新疆・カシュガルの涼を呼ぶ伝統、氷削りに息づく職人の技 video poster
夏の訪れを前に、中国本土・新疆ウイグル自治区の古都カシュガルでは、涼を求める人々の心を捉える伝統的な光景が静かに広がっています。街の活気は、一杯の氷削りから始まります。
宙を舞う氷、確かな手さばき
職人はまず、削りたての繊細な氷を器に盛ります。その上に、濃厚なヨーグルトをトッピング。そして、その一杯を高々と宙に放り上げ、確かな手さばきで受け止めるのです。その優雅な弧を描く軌跡は、新疆南部ならではの、どこか心を落ち着かせる光景として知られています。
受け継がれる涼の技術
この氷削りの技術は、長い歴史の中で受け継がれてきました。厳しい日差しが照りつける地域において、涼を提供するだけでなく、人々が集い、憩う場を作り出してきたのです。職人の動きには無駄がなく、一つ一つの動作が伝統の重みを感じさせます。

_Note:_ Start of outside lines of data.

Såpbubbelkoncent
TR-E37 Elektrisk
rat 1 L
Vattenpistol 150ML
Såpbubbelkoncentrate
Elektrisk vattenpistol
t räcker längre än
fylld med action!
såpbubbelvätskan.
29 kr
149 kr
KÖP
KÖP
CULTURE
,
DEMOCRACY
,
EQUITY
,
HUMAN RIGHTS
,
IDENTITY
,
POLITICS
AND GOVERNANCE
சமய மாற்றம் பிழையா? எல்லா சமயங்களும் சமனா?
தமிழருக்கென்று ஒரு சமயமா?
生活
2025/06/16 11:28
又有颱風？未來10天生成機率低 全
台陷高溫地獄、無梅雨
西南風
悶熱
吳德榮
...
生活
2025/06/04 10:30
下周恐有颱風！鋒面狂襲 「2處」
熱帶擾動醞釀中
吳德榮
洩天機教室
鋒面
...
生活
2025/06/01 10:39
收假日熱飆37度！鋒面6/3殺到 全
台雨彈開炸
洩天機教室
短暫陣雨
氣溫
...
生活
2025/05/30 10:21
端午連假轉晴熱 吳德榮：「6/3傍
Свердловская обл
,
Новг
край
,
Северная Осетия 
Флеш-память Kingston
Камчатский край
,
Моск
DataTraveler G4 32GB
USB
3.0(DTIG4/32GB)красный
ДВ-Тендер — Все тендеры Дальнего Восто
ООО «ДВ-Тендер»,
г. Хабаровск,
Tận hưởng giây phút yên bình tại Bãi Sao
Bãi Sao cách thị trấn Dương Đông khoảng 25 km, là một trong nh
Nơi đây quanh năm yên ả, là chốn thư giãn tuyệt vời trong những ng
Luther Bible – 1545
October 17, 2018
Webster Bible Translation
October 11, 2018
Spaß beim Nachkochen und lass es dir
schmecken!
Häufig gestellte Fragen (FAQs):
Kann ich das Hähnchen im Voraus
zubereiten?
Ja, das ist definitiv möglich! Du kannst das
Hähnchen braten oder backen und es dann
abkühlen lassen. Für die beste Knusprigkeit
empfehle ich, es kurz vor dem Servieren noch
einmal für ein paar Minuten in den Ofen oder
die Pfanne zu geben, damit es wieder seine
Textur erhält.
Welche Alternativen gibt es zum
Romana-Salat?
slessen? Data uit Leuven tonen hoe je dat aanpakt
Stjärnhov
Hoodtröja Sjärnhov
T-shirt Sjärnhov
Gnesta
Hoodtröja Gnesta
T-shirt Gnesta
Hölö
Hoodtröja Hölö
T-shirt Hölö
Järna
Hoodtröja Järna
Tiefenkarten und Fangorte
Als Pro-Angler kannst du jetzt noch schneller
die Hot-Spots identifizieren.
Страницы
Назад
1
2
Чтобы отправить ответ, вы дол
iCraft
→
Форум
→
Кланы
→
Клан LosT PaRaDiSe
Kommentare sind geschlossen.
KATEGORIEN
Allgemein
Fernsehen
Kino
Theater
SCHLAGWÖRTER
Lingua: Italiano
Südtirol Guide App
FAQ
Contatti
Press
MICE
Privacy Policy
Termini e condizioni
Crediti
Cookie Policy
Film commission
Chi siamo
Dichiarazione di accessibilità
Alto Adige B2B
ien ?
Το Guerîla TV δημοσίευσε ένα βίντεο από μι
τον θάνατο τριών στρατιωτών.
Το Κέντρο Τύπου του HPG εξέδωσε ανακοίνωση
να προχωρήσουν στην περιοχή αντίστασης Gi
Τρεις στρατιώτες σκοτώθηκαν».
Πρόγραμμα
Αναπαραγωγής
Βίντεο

- 氷の削り方:専用の道具を用いて、滑らかで口当たりの良い氷片を作り出します。
- トッピング:濃厚なヨーグルトが主体で、時に乾燥フルーツやハチミツが添えられることも。
- 提供の儀式:高く放り上げて受け止める動作は、見る者に涼しげな印象を与えるだけでなく、職人の熟練度を示すパフォーマンスでもあります。
変化する街並みと変わらない涼
近年、カシュガルの街も観光開発が進み、近代的な建物が増えています。しかし、こうした伝統的な氷削りの店は、変わらず人々に愛され、訪れる人の心を和ませています。暑い日差しの中、一杯の氷削りを楽しむことは、今も変わらないカシュガルの日常の一幕です。この伝統は、単なる飲食物を超え、地域の文化とアイデンティティを伝える役割を果たしていると言えるでしょう。
観光客が増えるにつれ、こうした伝統技術が再評価される動きもあります。地元の職人たちは、その技と味を守りながら、新たな時代にどう伝えていくかを模索しています。